Dari penyaduran yang tertangkap dari berbagai media sejak Jokowi menjadi presiden pada tahun 2014, bahwa untuk dapat menjabat sebagai komisaris BUMN terdapat empat jalur: 1) jalur profesional internal, yang artinya adalah mereka yang diangkat karena pengalamannya di BUMN tersebut; 2) jalur partai politik, adalah mereka yang berasal dari partai politik pendukung pemerintahan; 3) jalur relawan dan timses, adalah mereka yang berasal dari kelompok relawan dan timses semasa masa pemilihan; dan 4) jalur akademisi, adalah orang-orang dari kalangan kampus.
Level kerentanan akan terkontaminasi politik praktis justru sangat berbahaya bagi universitas. Apalagi kalau pimpinan tertingginya nyata merangkap sebagai pimpinan salah satu perusahaan plat merah. Kenyataan bahwa “hubungan langsung” dengan menteri BUMN yang mewakili presiden dalam pemilihan direksi atau komisaris telah disebutkan dalam peraturan perundang-undangan dengan wujud kepemilikan suara dalam rapat umum pemegang saham BUMN. Mekanisme tersebut tanpa sadar – “hubungan langsung” dalam sistem merit yang samar – sulit untuk terhindar dari patronase politik.
Sangat disayangkan apabila universitas harus ternodai dengan kepemimpinan yang babaju akademik, tetapi berjiwa politik.
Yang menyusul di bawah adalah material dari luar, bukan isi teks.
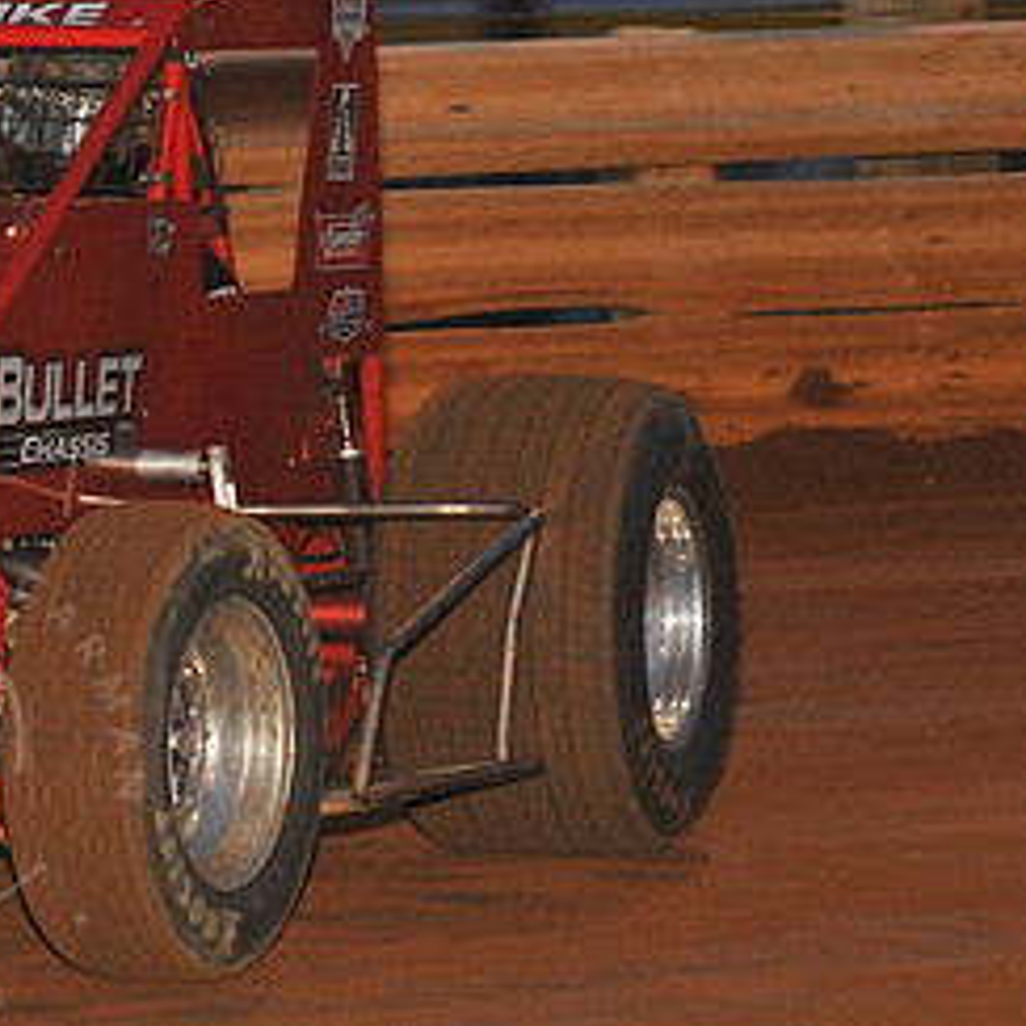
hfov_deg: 7.2
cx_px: -114
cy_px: 389
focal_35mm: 242
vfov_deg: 7.2
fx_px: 8115
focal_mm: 120
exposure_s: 1/320
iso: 1000
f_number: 7.1
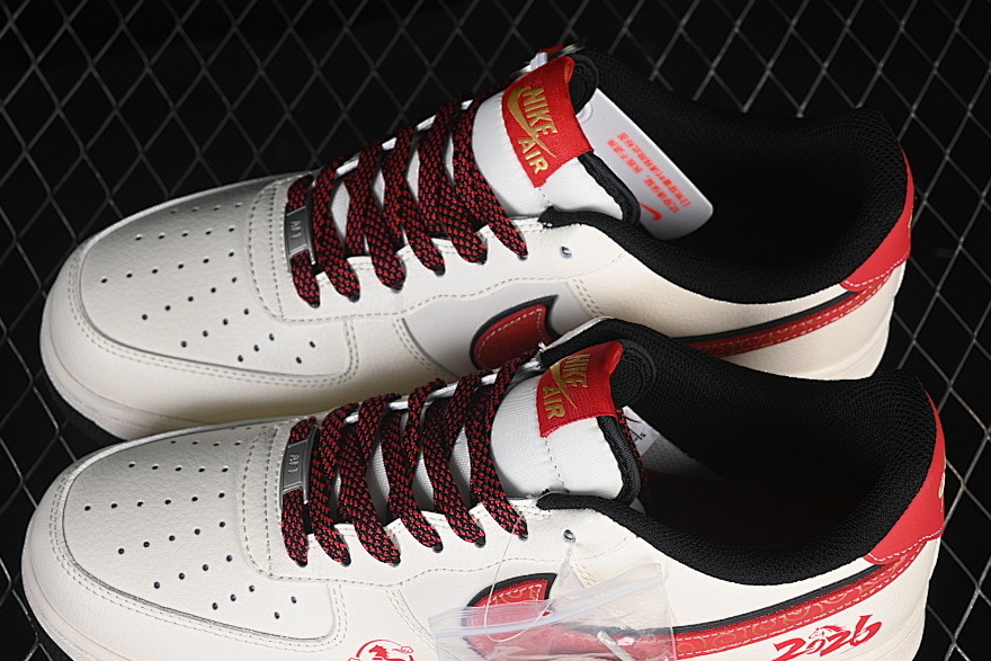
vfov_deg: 14.9
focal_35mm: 92
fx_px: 2533
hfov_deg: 22.1
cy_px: 390
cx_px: 485
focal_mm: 50
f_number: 7.1
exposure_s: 1/80
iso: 160
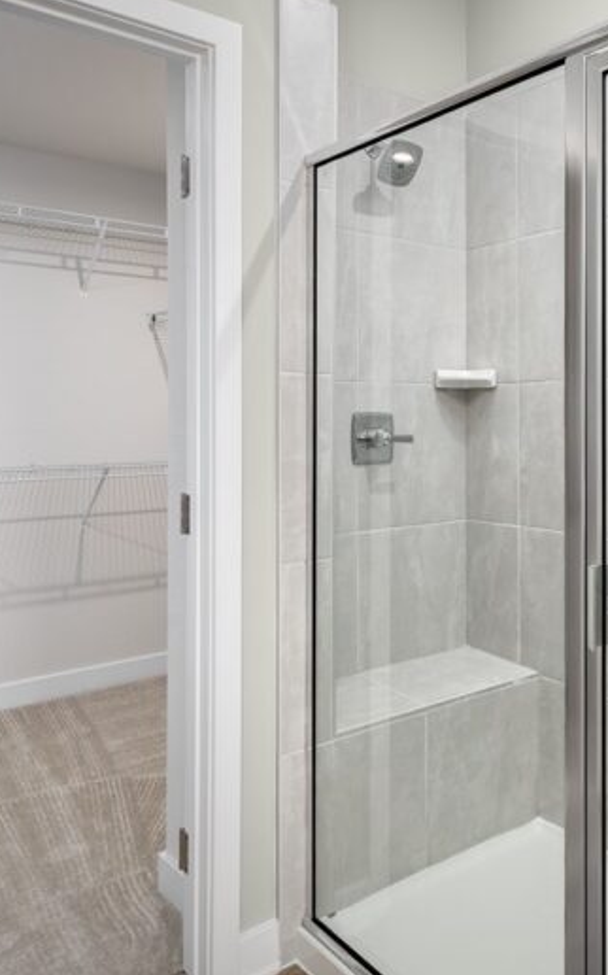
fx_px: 796
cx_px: 440
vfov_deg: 62.9
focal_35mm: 30
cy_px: 484
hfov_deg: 40.8
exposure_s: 1/200
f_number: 7.1
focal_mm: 19
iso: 320
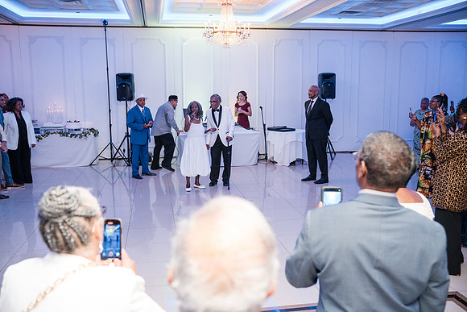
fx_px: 454
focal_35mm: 35
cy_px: 156
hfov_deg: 54.4
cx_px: 234
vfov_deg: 37.9
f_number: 4
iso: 4000
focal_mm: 35
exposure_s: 1/250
Sebuah keadaan yang akan membawa universitas pada level yang rentan akan praktik korupsi, kolusi dan nepotisme. Terutama aspek konflik kepentingan, karena pimpinannya yang rangkap jabatan.
Kegagalan Peradaban
Pelembagaan praktik rangkap jabatan rektor dan komisaris justru berbahaya bagi universitas sendiri. Sebab, akan memunculkan preseden jabatan rektor merupakan batu loncatan karir dan kesejahteraan pribadi. Sehingga tujuan utama memajukan peradaban akademik institusi yang dipimpin berada di posisi kesekian. Karena rektor akan disibukan dengan aspek-aspek akses politik kekuasaan.